Padoin e Pisacane con Dessena (a terra): chi giocherà dal 1' contro la Lazio? (foto: Zuddas)

Padoin e Pisacane con Dessena (a terra): chi giocherà dal 1′ contro la Lazio? (foto: Zuddas)

Furore agonistico e voglia, “garra” e ritmo. Queste le (uniche?) armi del Cagliari per fare partita contro la Lazio, e probabilmente con molte avversarie di questo campionato. Questo è quello che ha detto un girone sotto la guida di Diego Lopez, arrivato proprio nella settimana che precedeva la sfida di andata, all’Olimpico. Dopo una eterna oscillazione a livello di qualità e intensità di prestazioni, ormai da settimane il Cagliari appare spoglio e scarno alla voce armi disponibili per far male agli altri, soprattutto da quando il suo 3-5-2, che aveva sistemato molte cose nel disordinato XI ereditato, viene letto con facilità un po’ da tutti, inibendo le velleità rossoblù.

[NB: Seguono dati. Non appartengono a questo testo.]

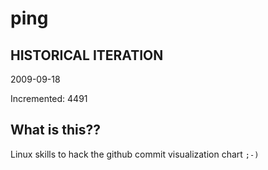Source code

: # ping

## HISTORICAL ITERATION
2009-09-18

Incremented: 4491

## What is this?? 
Linux skills to hack the github commit visualization chart `;-)`
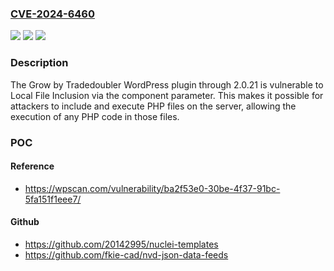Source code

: ### [CVE-2024-6460](https://cve.mitre.org/cgi-bin/cvename.cgi?name=CVE-2024-6460)
![](https://img.shields.io/static/v1?label=Product&message=Grow%20by%20Tradedoubler&color=blue)
![](https://img.shields.io/static/v1?label=Version&message=n%2Fa&color=blue)
![](https://img.shields.io/static/v1?label=Vulnerability&message=CWE-22%20Improper%20Limitation%20of%20a%20Pathname%20to%20a%20Restricted%20Directory%20('Path%20Traversal')&color=brighgreen)

### Description

The Grow by Tradedoubler  WordPress plugin through 2.0.21 is vulnerable to Local File Inclusion via the component parameter. This makes it possible for attackers to include and execute PHP files on the server, allowing the execution of any PHP code in those files.

### POC

#### Reference
- https://wpscan.com/vulnerability/ba2f53e0-30be-4f37-91bc-5fa151f1eee7/

#### Github
- https://github.com/20142995/nuclei-templates
- https://github.com/fkie-cad/nvd-json-data-feeds

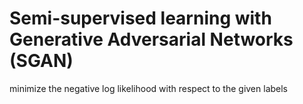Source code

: # Semi-supervised learning with Generative Adversarial Networks (SGAN)



minimize the negative log likelihood with
respect to the given labels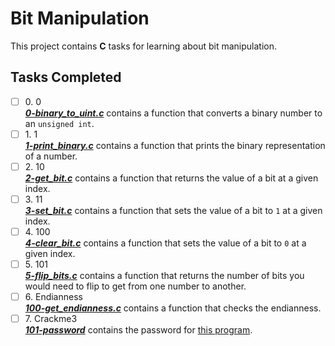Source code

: # Bit Manipulation

This project contains __C__ tasks for learning about bit manipulation.

## Tasks Completed

+ [ ] 0\. 0<br/>_**[0-binary_to_uint.c](0-binary_to_uint.c)**_ contains a function that converts a binary number to an `unsigned int`.
+ [ ] 1\. 1<br/>_**[1-print_binary.c](1-print_binary.c)**_ contains a function that prints the binary representation of a number.
+ [ ] 2\. 10<br/>_**[2-get_bit.c](2-get_bit.c)**_ contains a function that returns the value of a bit at a given index.
+ [ ] 3\. 11<br/>_**[3-set_bit.c](3-set_bit.c)**_ contains a function that  sets the value of a bit to `1` at a given index.
+ [ ] 4\. 100<br/>_**[4-clear_bit.c](4-clear_bit.c)**_ contains a function that sets the value of a bit to `0` at a given index.
+ [ ] 5\. 101<br/>_**[5-flip_bits.c](5-flip_bits.c)**_ contains a function that returns the number of bits you would need to flip to get from one number to another.
+ [ ] 6\. Endianness<br/>_**[100-get_endianness.c](100-get_endianness.c)**_ contains a function that checks the endianness.
+ [ ] 7\. Crackme3<br/>_**[101-password](101-password)**_ contains the password for [this program](crackme3).
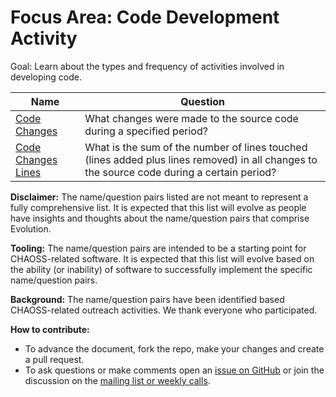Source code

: # Focus Area: Code Development Activity

Goal: Learn about the types and frequency of activities involved in developing code.

Name | Question
--- | ---
[Code Changes](code-changes.md) | What changes were made to the source code during a specified period?
[Code Changes Lines](code-changes-lines.md) | What is the sum of the number of lines touched (lines added plus lines removed) in all changes to the source code during a certain period?

**Disclaimer:**
The name/question pairs listed are not meant to represent a fully comprehensive list. It is expected that this list will evolve as people have insights and thoughts about the name/question pairs that comprise Evolution.

**Tooling:**
The name/question pairs are intended to be a starting point for CHAOSS-related software. It is expected that this list will evolve based on the ability (or inability) of software to successfully implement the specific name/question pairs.

**Background:**
The name/question pairs have been identified based CHAOSS-related outreach activities. We thank everyone who participated.

**How to contribute:**
- To advance the document, fork the repo, make your changes and create a pull request.
- To ask questions or make comments open an [issue on GitHub][issue] or join the discussion on the [mailing list or weekly calls](https://chaoss.community/participate/).

[issue]: https://github.com/chaoss/evolution/issues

E allora 3-5-2 d’ordinanza, o 3-4-1-2 se si vorrà osare, anche se il cliente è dei più duri ed è verosimile che si opti per un Joao Pedro in meno e un Padoin in più, diversamente da quelle che sarebbero state le scelte genovesi, volte ad offendere in una partita da non sbagliare e, possibilmente, vincere. Tanto, dunque, sarà nelle mani del panzer Pavoletti, sperando che sappia inventarsi qualcosa con le sue mirabolanti piroette, e del furetto Han, che ha scaldato i motori contro il Napoli e dovrà provare una volta di più a far miracoli. Se nel mezzo non c’è molto da inventare, perché non si scappa da Faragò, Barella, Padoin (o Joao Pedro), Ionita e Lykogiannis, in difesa Pisacane potrebbe rilevare Castan, visto che il brasiliano ha giocato sempre da quando è arrivato, portandosi dietro un’eredità impiego minimale, ed è sembrato in leggero appannamento nelle ultime due uscite.

Lopez, che ha Farias ai box da tempo e Cigarini fuori ancora per un po’, ha a disposizione l’allenamento del venerdì e la rifinitura della vigilia per sciogliere i pochi dubbi. Servirà il Cagliari migliore, soprattutto dal punto di vista fisico, per poter fronteggiare almeno sul piano della quantità una Lazio che arriverà dall’Europa League (moderato turnover per Inzaghi contro la Dinamo Kiev) e da due delusioni cocenti tra Coppa Italia e campionato. Serve l’impresa, i sardi hanno tutto contro come già altre volte al cospetto delle big.